Dataset entries:

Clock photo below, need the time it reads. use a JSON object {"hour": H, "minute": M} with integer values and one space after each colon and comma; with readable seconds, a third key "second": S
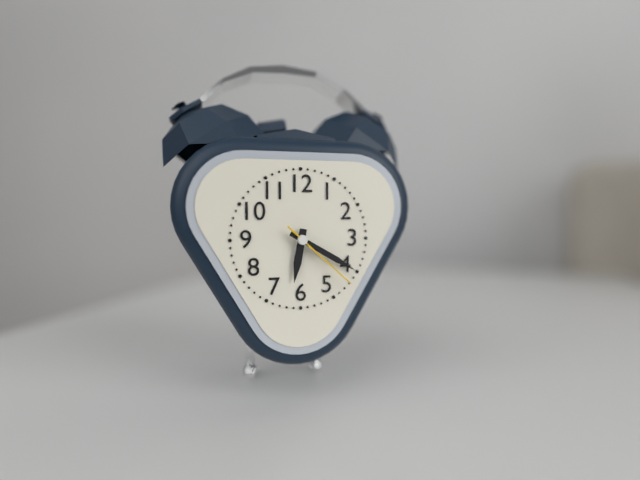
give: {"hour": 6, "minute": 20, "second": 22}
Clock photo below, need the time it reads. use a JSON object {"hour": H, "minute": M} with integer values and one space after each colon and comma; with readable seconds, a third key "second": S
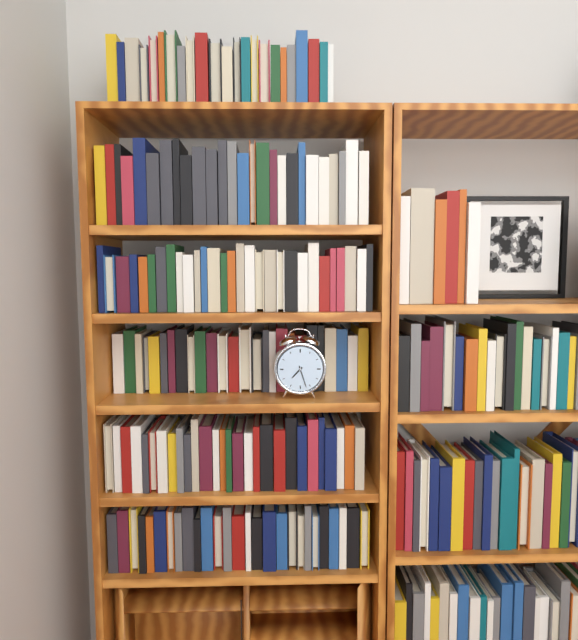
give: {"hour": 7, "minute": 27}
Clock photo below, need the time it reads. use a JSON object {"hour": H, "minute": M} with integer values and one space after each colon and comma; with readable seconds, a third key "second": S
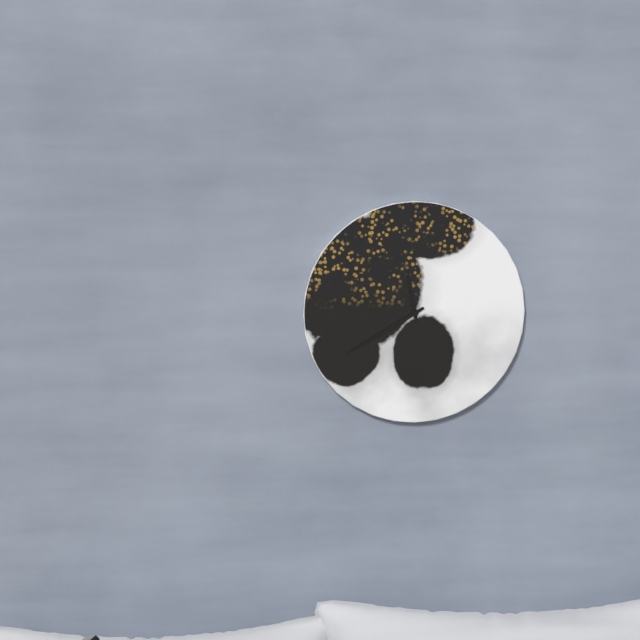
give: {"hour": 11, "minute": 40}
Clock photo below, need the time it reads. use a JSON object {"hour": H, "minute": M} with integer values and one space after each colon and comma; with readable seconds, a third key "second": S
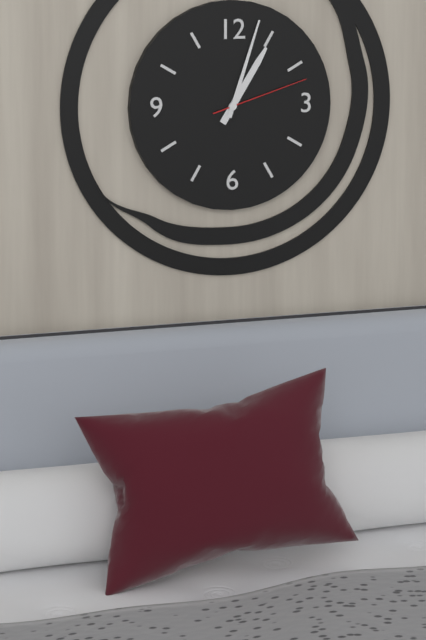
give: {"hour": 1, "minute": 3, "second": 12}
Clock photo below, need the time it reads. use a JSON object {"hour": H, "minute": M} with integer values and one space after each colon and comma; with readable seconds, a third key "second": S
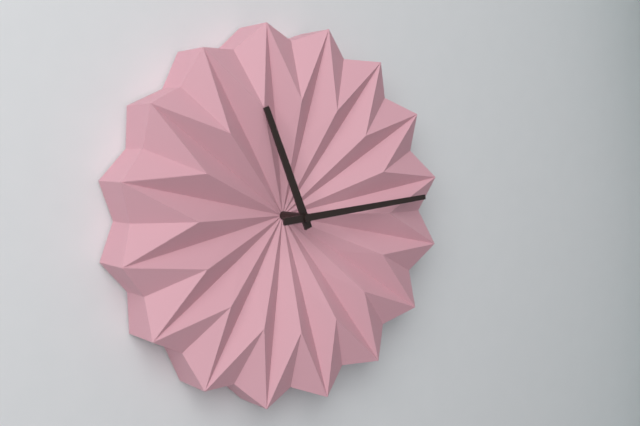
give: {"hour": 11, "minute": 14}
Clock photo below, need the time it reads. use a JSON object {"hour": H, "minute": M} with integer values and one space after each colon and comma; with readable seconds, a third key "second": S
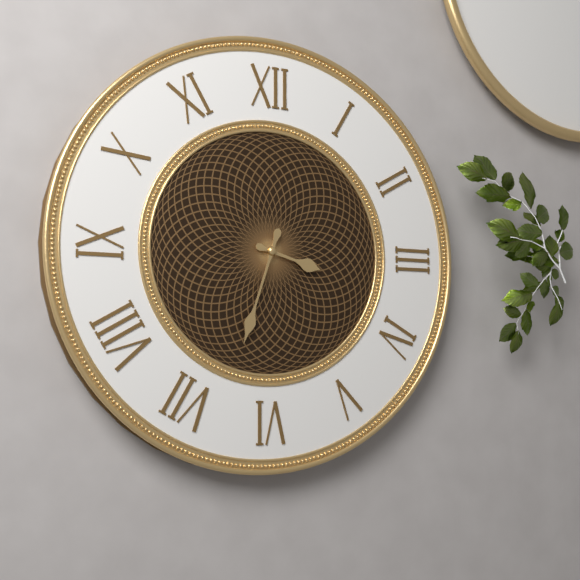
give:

STATED EXERCISE -> Put each line of the listing above into a Markdown table with the columns "Row" and "Line", numbering the rows and skipping blank lines. Leave the pictures out of your answer.

SOLUTION ->
| Row | Line |
|---|---|
| 1 | Clock photo below, need the time it reads. use a JSON object {"hour": H, "minute": M} with integer values and one space after each colon and comma; with readable seconds, a third key "second": S |
| 2 | give: {"hour": 6, "minute": 20, "second": 22} |
| 3 | Clock photo below, need the time it reads. use a JSON object {"hour": H, "minute": M} with integer values and one space after each colon and comma; with readable seconds, a third key "second": S |
| 4 | give: {"hour": 7, "minute": 27} |
| 5 | Clock photo below, need the time it reads. use a JSON object {"hour": H, "minute": M} with integer values and one space after each colon and comma; with readable seconds, a third key "second": S |
| 6 | give: {"hour": 11, "minute": 40} |
| 7 | Clock photo below, need the time it reads. use a JSON object {"hour": H, "minute": M} with integer values and one space after each colon and comma; with readable seconds, a third key "second": S |
| 8 | give: {"hour": 1, "minute": 3, "second": 12} |
| 9 | Clock photo below, need the time it reads. use a JSON object {"hour": H, "minute": M} with integer values and one space after each colon and comma; with readable seconds, a third key "second": S |
| 10 | give: {"hour": 11, "minute": 14} |
| 11 | Clock photo below, need the time it reads. use a JSON object {"hour": H, "minute": M} with integer values and one space after each colon and comma; with readable seconds, a third key "second": S |
| 12 | give: |